Barr Says Trump’s Tweets on Department Make His Job ‘Impossible’

Attorney General William Barr saidDonald Trump’s tweets and public comments about the Justice Department and ongoing cases make his job “impossible,” a rare public rebuke of the president by one of his most trusted Cabinet members.

“It’s time to stop the tweeting about Department of Justice criminal cases,” Barr said in an interview with ABC News on Thursday.

While Barr added “I cannot do my job here at the department with a constant background commentary that undercuts me,” it wasn’t clear whether Barr was giving Trump an ultimatum or just trying to provide frank advice to the president.

The reaction from the White House indicated Trump wasn’t upset and retained his confidence in Barr.

“The president wasn’t bothered by the comments at all, and he has the right, just like any American citizen, to publicly offer his opinions,” White House Press Secretary Stephanie Grisham said in a statement. “President Trump uses social media very effectively to fight for the American people against injustices in our country, including the fake news.”

Regardless, it was the first time Barr spoke publicly since his department was thrust into a crisis when it reversed course this week on a recommendation about how long Roger Stone, one of Trump’s longtime associates, should go to prison for witness tampering and lying to Congress.

“To have public statements and tweets made about the department, about our people in the department, our men and women here, about cases pending in the department, and about judges before whom we have cases, make it impossible for me to do my job and to assure the courts and the prosecutors in the department that we’re doing our work with integrity,” Barr said.

The move to reduce the recommended prison time for Stone prompted four career prosecutors to quit the case but earned Barr praise from Trump. It fueled criticism that the Justice Department has become politicized and is more focused on protecting the president’s political allies than maintaining independence.

Barr Unleashes Justice Department Turmoil Over Stone Case

“Congratulations to Attorney General Bill Barr for taking charge of a case that was totally out of control and perhaps should not have even been brought,” Trump tweeted after the new recommendation was made.

On Monday, the prosecutors had asked the judge overseeing the case to sentence Stone to seven to nine years in prison. The next day, after the president had tweeted his opposition to the recommendation, the department switched gears and said that Stone should serve three to four years. The department also called on the judge in the case to account for the 67-year-old Stone’s “advanced age, health, personal circumstances and lack of criminal history.”

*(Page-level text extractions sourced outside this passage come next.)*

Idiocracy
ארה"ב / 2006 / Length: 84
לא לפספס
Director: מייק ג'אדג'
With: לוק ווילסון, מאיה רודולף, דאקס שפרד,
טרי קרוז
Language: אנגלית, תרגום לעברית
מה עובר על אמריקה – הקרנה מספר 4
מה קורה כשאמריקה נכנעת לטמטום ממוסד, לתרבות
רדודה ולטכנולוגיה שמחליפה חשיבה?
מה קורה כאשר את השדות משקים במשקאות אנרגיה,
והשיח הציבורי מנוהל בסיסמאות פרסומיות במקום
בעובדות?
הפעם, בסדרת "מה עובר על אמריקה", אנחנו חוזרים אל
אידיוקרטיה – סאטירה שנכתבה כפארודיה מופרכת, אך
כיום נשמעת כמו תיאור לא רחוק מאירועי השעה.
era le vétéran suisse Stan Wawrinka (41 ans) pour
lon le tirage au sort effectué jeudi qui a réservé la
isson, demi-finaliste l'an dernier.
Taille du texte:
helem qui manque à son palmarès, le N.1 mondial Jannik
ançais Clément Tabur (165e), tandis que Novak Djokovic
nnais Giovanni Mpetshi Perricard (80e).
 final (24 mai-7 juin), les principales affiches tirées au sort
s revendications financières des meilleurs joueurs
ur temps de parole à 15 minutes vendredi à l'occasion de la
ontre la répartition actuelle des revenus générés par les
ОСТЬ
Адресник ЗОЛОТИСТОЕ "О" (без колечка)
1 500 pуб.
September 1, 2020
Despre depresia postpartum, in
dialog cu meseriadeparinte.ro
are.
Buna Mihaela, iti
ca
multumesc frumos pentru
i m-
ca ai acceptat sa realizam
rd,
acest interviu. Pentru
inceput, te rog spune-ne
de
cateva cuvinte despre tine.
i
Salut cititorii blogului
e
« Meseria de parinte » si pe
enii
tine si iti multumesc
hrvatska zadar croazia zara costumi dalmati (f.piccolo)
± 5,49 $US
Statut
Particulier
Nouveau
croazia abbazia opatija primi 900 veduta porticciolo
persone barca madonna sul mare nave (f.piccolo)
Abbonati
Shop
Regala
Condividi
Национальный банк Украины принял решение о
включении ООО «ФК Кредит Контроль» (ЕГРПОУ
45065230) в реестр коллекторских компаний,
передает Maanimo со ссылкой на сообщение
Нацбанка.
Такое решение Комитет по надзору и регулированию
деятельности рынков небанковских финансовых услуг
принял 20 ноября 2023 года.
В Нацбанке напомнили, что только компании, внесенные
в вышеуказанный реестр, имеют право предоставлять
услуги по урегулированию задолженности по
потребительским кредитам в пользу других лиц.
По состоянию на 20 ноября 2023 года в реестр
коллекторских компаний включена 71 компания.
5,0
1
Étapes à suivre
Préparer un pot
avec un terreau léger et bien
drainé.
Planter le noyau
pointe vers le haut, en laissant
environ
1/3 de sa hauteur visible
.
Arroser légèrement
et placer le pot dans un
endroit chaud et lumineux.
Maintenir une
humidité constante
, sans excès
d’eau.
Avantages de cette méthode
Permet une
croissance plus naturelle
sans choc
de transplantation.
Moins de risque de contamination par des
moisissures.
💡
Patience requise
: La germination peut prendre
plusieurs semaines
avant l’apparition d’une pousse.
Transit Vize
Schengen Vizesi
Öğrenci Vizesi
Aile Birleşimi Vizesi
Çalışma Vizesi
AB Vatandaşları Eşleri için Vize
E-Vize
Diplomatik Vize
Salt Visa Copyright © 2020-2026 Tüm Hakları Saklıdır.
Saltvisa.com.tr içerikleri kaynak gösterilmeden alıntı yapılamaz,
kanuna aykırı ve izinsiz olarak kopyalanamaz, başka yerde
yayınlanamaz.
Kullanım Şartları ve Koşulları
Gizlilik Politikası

The attorney general said he’d already decided to reduce the recommended sentence that was filed by prosecutors on Monday, telling his staff “we had to do something in the morning to amend that and clarify what our position was.” But then he said he had to consider the effect of Trump appearing to dictate to the department.

‘Disruptive’ Tweets

“Do you go forward with what you think is the right decision or do you pull back because of the tweet? And that just sort of illustrates how disruptive these tweets can be,” he said, ABC reported on its website.

Stone is due to be sentenced on Feb. 20. Barr said he’s “not a fan of Roger Stone, but he’s entitled” to the “careful application of the law to his case.”

Judge Beryl A. Howell, the chief judge of the U.S. District Court for the District of Columbia, responded Thursday to the politics swirling around the the sentencing recommendation.

“The judges of this court base their sentencing decisions on careful consideration of the actual record in the case before them; the applicable sentencing guidelines and statutory factors; the submissions of the parties, the Probation Office and victims; and their own judgment and experience,” she said in a statement. “Public criticism or pressure is not a factor.”

The change to the sentencing recommendation was the second politically charged move revealed by Barr’s department this week.

On Monday, Barr said he had created a special channel for Trump’s personal lawyer Rudy Giuliani to share his “findings” on former Vice President Joe Biden’s connections to Ukraine — an issue that played a central role in Trump’s impeachment and trial.

Separately, the top law enforcement agency is also considering leniency in the sentencing of another former Trump confident, Michael Flynn, who resigned as the president’s first national security adviser after three weeks in the job.